3- Quel plan pour encourager la consommation par les populations du lait local ? Une politique pour la souveraineté en lait s’inspirera assurément de ce qui se fait pour l’autosuffisance en riz, en oignons…
Les APE seraient des accords visant à aider les ACP à sortir du sous-développement ? Rien n’est plus opposé à la réalité. C’est ce que nous avons montré à travers l’exemple de la filière laitière au Sénégal. Illustration qui pourrait être multipliée par exemple avec les céréales africaines qui vont être laminées notamment avec le blé (550.000 tonnes de blé, pour une valeur de 90 milliards de francs CFA, importées chaque année au Sénégal) qui comme le lait aura des droits de douane nuls dès la première année d’application de l’APE.
Le scandale des œufs contaminés à la Fipronil en Europe qui avait touché au moins 16 pays de l’UE devrait attirer l’attention de ceux qui veulent confier l’alimentation des populations africaines à l’UE.
La commercialisation du lait en poudre contaminé de Lactalis dans plusieurs pays dont le Sénégal est une raison supplémentaire pour ne pas exposer durablement les pays africains aux marchandises en provenance de l’UE en général du lait en particulier avec l’APE. Cet énième scandale sonne l’heure de la souveraineté laitière.

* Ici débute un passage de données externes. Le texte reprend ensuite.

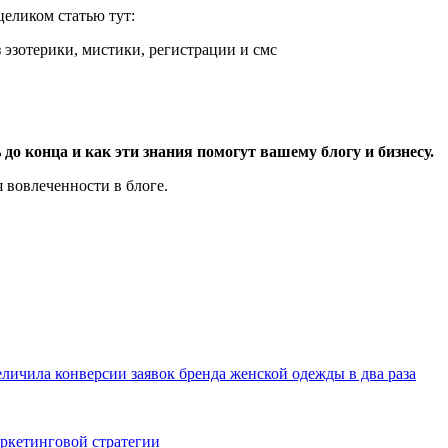
целиком статью тут:
 до конца и как эти знания помогут вашему блогу и бизнесу.
 вовлеченности в блоге.
величила конверсии заявок бренда женской одежды в два раза
аркетинговой стратегии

Pour tenter de stopper les traversées périlleuses de la Méditerranée, l’UE a noué un partenariat privilégié avec le Sénégal, le Mali, le Nigéria, l’Ethiopie et le Niger en 2016. Avec l’APE, c’est peine perdue. 12.000 sénégalais ont tenté de traverser de manière irrégulière la mer Méditerranée pour entrer en Europe ces deux dernières années, soit 16 par jour. Cette mer Méditerranée où ont été dénombrés 20 morts par jour en 2016.
La lutte contre les APE doit se prolonger dans l’évaluation de l’Accord de Cotonou, qui doit expirer dans deux ans. Sortir de l’Accord de Cotonou pour stopper les APE, tel est aujourd’hui le défi à relever par les peuples.